** Opening INFORMATION GIVEN block **

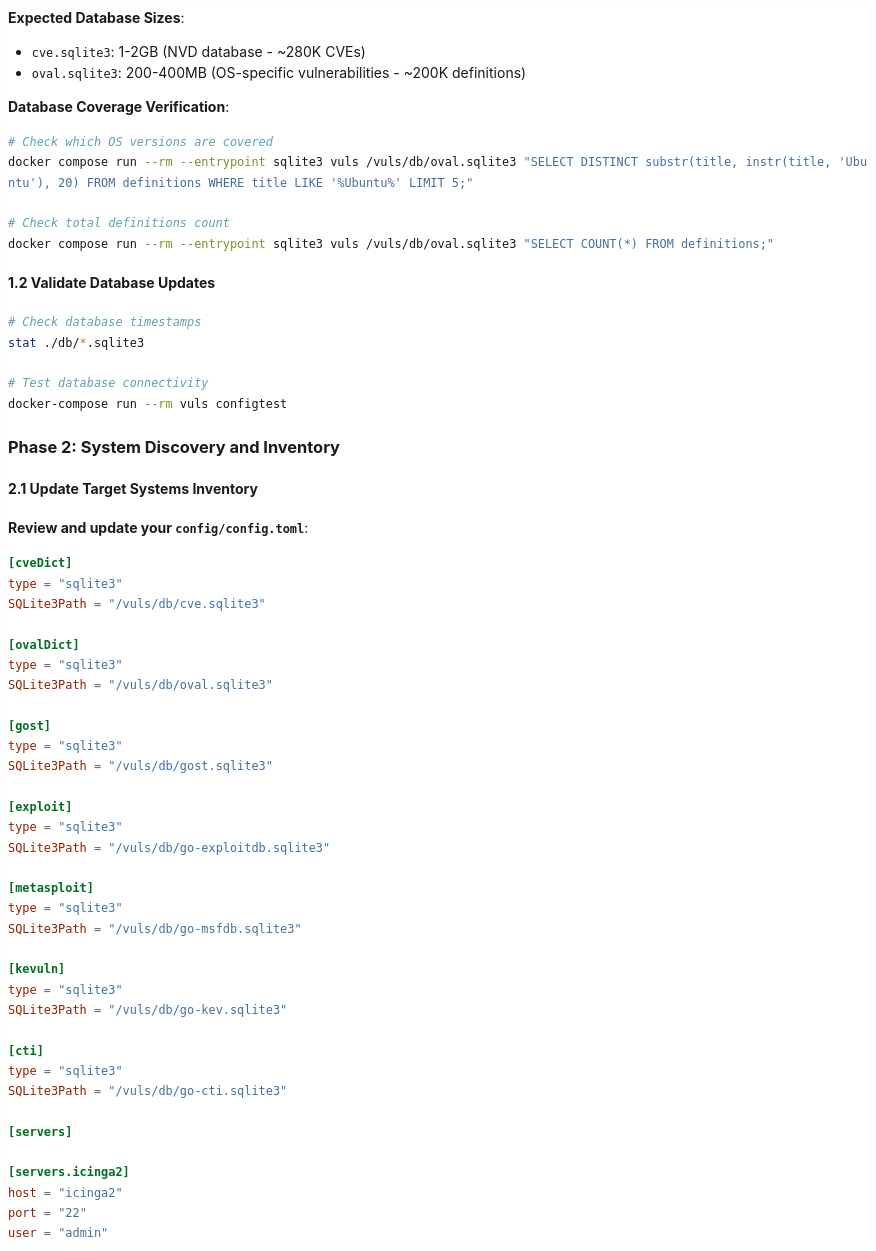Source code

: **Expected Database Sizes**:
- `cve.sqlite3`: 1-2GB (NVD database - ~280K CVEs)
- `oval.sqlite3`: 200-400MB (OS-specific vulnerabilities - ~200K definitions)

**Database Coverage Verification**:
```bash
# Check which OS versions are covered
docker compose run --rm --entrypoint sqlite3 vuls /vuls/db/oval.sqlite3 "SELECT DISTINCT substr(title, instr(title, 'Ubuntu'), 20) FROM definitions WHERE title LIKE '%Ubuntu%' LIMIT 5;"

# Check total definitions count
docker compose run --rm --entrypoint sqlite3 vuls /vuls/db/oval.sqlite3 "SELECT COUNT(*) FROM definitions;"
```

#### 1.2 Validate Database Updates

```bash
# Check database timestamps
stat ./db/*.sqlite3

# Test database connectivity
docker-compose run --rm vuls configtest
```

### Phase 2: System Discovery and Inventory

#### 2.1 Update Target Systems Inventory

**Review and update your `config/config.toml`**:

```toml
[cveDict]
type = "sqlite3"
SQLite3Path = "/vuls/db/cve.sqlite3"

[ovalDict]
type = "sqlite3"
SQLite3Path = "/vuls/db/oval.sqlite3"

[gost]
type = "sqlite3"
SQLite3Path = "/vuls/db/gost.sqlite3"

[exploit]
type = "sqlite3"
SQLite3Path = "/vuls/db/go-exploitdb.sqlite3"

[metasploit]
type = "sqlite3"
SQLite3Path = "/vuls/db/go-msfdb.sqlite3"

[kevuln]
type = "sqlite3"
SQLite3Path = "/vuls/db/go-kev.sqlite3"

[cti]
type = "sqlite3"
SQLite3Path = "/vuls/db/go-cti.sqlite3"

[servers]

[servers.icinga2]
host = "icinga2"
port = "22"
user = "admin"
```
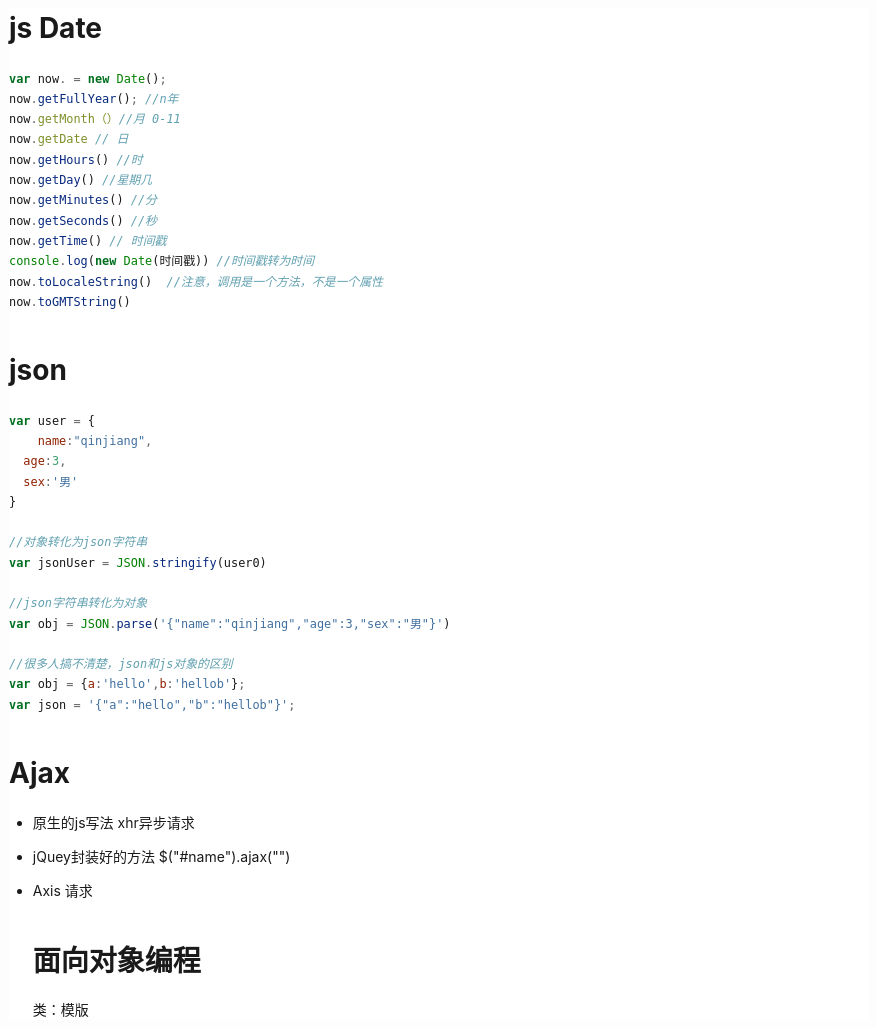 # js Date

```javascript
var now. = new Date();
now.getFullYear(); //n年
now.getMonth（）//月 0-11
now.getDate // 日
now.getHours() //时
now.getDay() //星期几
now.getMinutes() //分
now.getSeconds() //秒
now.getTime() // 时间戳 
console.log(new Date(时间戳)) //时间戳转为时间
now.toLocaleString()  //注意，调用是一个方法，不是一个属性
now.toGMTString()
```

# json

```javascript
var user = {
	name:"qinjiang",
  age:3,
  sex:'男'
}

//对象转化为json字符串
var jsonUser = JSON.stringify(user0)

//json字符串转化为对象
var obj = JSON.parse('{"name":"qinjiang","age":3,"sex":"男"}')

//很多人搞不清楚，json和js对象的区别
var obj = {a:'hello',b:'hellob'};
var json = '{"a":"hello","b":"hellob"}';
```

# Ajax

- 原生的js写法  xhr异步请求

- jQuey封装好的方法 $("#name").ajax("")

- Axis 请求

  

  # 面向对象编程 

  类：模版
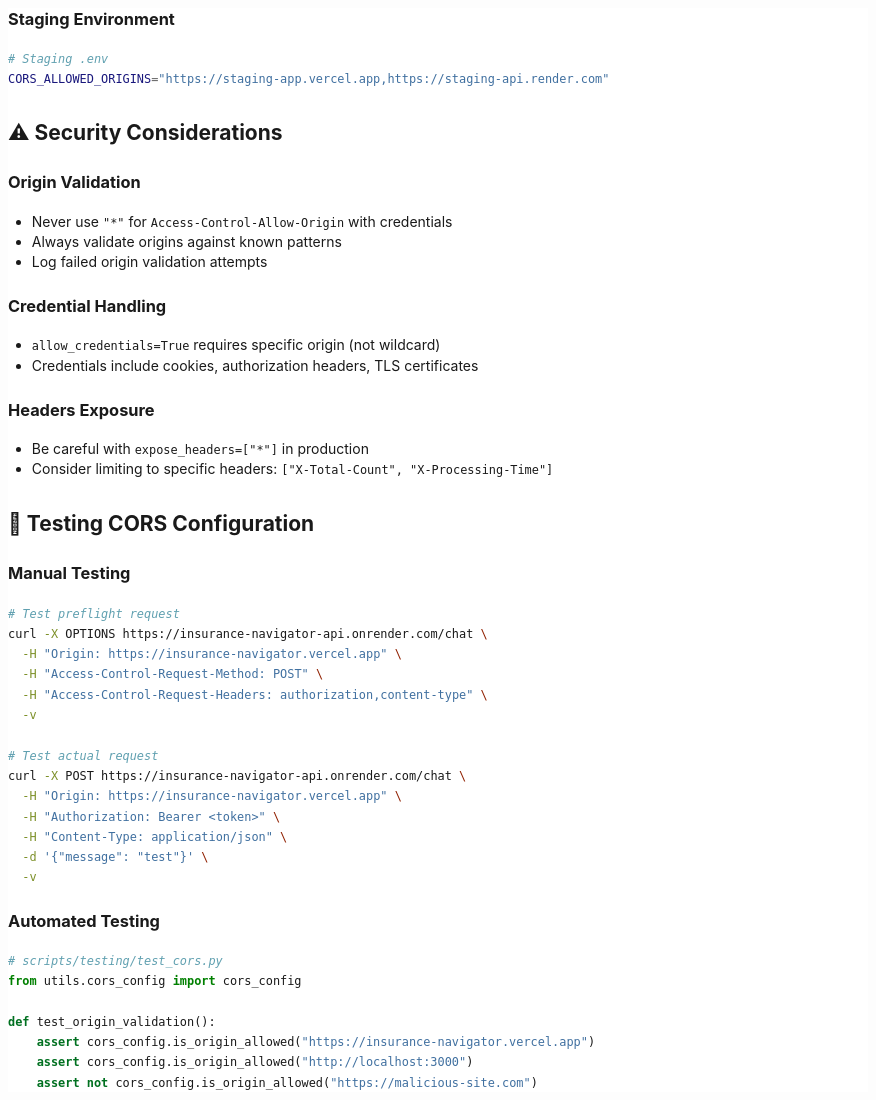 ### **Staging Environment**
```bash
# Staging .env
CORS_ALLOWED_ORIGINS="https://staging-app.vercel.app,https://staging-api.render.com"
```

## **⚠️ Security Considerations**

### **Origin Validation**
- Never use `"*"` for `Access-Control-Allow-Origin` with credentials
- Always validate origins against known patterns
- Log failed origin validation attempts

### **Credential Handling**
- `allow_credentials=True` requires specific origin (not wildcard)
- Credentials include cookies, authorization headers, TLS certificates

### **Headers Exposure**
- Be careful with `expose_headers=["*"]` in production
- Consider limiting to specific headers: `["X-Total-Count", "X-Processing-Time"]`

## **🧪 Testing CORS Configuration**

### **Manual Testing**
```bash
# Test preflight request
curl -X OPTIONS https://insurance-navigator-api.onrender.com/chat \
  -H "Origin: https://insurance-navigator.vercel.app" \
  -H "Access-Control-Request-Method: POST" \
  -H "Access-Control-Request-Headers: authorization,content-type" \
  -v

# Test actual request
curl -X POST https://insurance-navigator-api.onrender.com/chat \
  -H "Origin: https://insurance-navigator.vercel.app" \
  -H "Authorization: Bearer <token>" \
  -H "Content-Type: application/json" \
  -d '{"message": "test"}' \
  -v
```

### **Automated Testing**
```python
# scripts/testing/test_cors.py
from utils.cors_config import cors_config

def test_origin_validation():
    assert cors_config.is_origin_allowed("https://insurance-navigator.vercel.app")
    assert cors_config.is_origin_allowed("http://localhost:3000")
    assert not cors_config.is_origin_allowed("https://malicious-site.com")
```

** Closing INFORMATION GIVEN block **

■ INSTRUCTIONS TO FOLLOW ■
What is needed is an exact copy of every entry, with the pictures removed.

■ TASK RESULT ■
Source code

: **Expected Database Sizes**:
- `cve.sqlite3`: 1-2GB (NVD database - ~280K CVEs)
- `oval.sqlite3`: 200-400MB (OS-specific vulnerabilities - ~200K definitions)

**Database Coverage Verification**:
```bash
# Check which OS versions are covered
docker compose run --rm --entrypoint sqlite3 vuls /vuls/db/oval.sqlite3 "SELECT DISTINCT substr(title, instr(title, 'Ubuntu'), 20) FROM definitions WHERE title LIKE '%Ubuntu%' LIMIT 5;"

# Check total definitions count
docker compose run --rm --entrypoint sqlite3 vuls /vuls/db/oval.sqlite3 "SELECT COUNT(*) FROM definitions;"
```

#### 1.2 Validate Database Updates

```bash
# Check database timestamps
stat ./db/*.sqlite3

# Test database connectivity
docker-compose run --rm vuls configtest
```

### Phase 2: System Discovery and Inventory

#### 2.1 Update Target Systems Inventory

**Review and update your `config/config.toml`**:

```toml
[cveDict]
type = "sqlite3"
SQLite3Path = "/vuls/db/cve.sqlite3"

[ovalDict]
type = "sqlite3"
SQLite3Path = "/vuls/db/oval.sqlite3"

[gost]
type = "sqlite3"
SQLite3Path = "/vuls/db/gost.sqlite3"

[exploit]
type = "sqlite3"
SQLite3Path = "/vuls/db/go-exploitdb.sqlite3"

[metasploit]
type = "sqlite3"
SQLite3Path = "/vuls/db/go-msfdb.sqlite3"

[kevuln]
type = "sqlite3"
SQLite3Path = "/vuls/db/go-kev.sqlite3"

[cti]
type = "sqlite3"
SQLite3Path = "/vuls/db/go-cti.sqlite3"

[servers]

[servers.icinga2]
host = "icinga2"
port = "22"
user = "admin"
```
 # js Date

```javascript
var now. = new Date();
now.getFullYear(); //n年
now.getMonth（）//月 0-11
now.getDate // 日
now.getHours() //时
now.getDay() //星期几
now.getMinutes() //分
now.getSeconds() //秒
now.getTime() // 时间戳 
console.log(new Date(时间戳)) //时间戳转为时间
now.toLocaleString()  //注意，调用是一个方法，不是一个属性
now.toGMTString()
```

# json

```javascript
var user = {
	name:"qinjiang",
  age:3,
  sex:'男'
}

//对象转化为json字符串
var jsonUser = JSON.stringify(user0)

//json字符串转化为对象
var obj = JSON.parse('{"name":"qinjiang","age":3,"sex":"男"}')

//很多人搞不清楚，json和js对象的区别
var obj = {a:'hello',b:'hellob'};
var json = '{"a":"hello","b":"hellob"}';
```

# Ajax

- 原生的js写法  xhr异步请求

- jQuey封装好的方法 $("#name").ajax("")

- Axis 请求

  

  # 面向对象编程 

  类：模版
 ### **Staging Environment**
```bash
# Staging .env
CORS_ALLOWED_ORIGINS="https://staging-app.vercel.app,https://staging-api.render.com"
```

## **⚠️ Security Considerations**

### **Origin Validation**
- Never use `"*"` for `Access-Control-Allow-Origin` with credentials
- Always validate origins against known patterns
- Log failed origin validation attempts

### **Credential Handling**
- `allow_credentials=True` requires specific origin (not wildcard)
- Credentials include cookies, authorization headers, TLS certificates

### **Headers Exposure**
- Be careful with `expose_headers=["*"]` in production
- Consider limiting to specific headers: `["X-Total-Count", "X-Processing-Time"]`

## **🧪 Testing CORS Configuration**

### **Manual Testing**
```bash
# Test preflight request
curl -X OPTIONS https://insurance-navigator-api.onrender.com/chat \
  -H "Origin: https://insurance-navigator.vercel.app" \
  -H "Access-Control-Request-Method: POST" \
  -H "Access-Control-Request-Headers: authorization,content-type" \
  -v

# Test actual request
curl -X POST https://insurance-navigator-api.onrender.com/chat \
  -H "Origin: https://insurance-navigator.vercel.app" \
  -H "Authorization: Bearer <token>" \
  -H "Content-Type: application/json" \
  -d '{"message": "test"}' \
  -v
```

### **Automated Testing**
```python
# scripts/testing/test_cors.py
from utils.cors_config import cors_config

def test_origin_validation():
    assert cors_config.is_origin_allowed("https://insurance-navigator.vercel.app")
    assert cors_config.is_origin_allowed("http://localhost:3000")
    assert not cors_config.is_origin_allowed("https://malicious-site.com")
```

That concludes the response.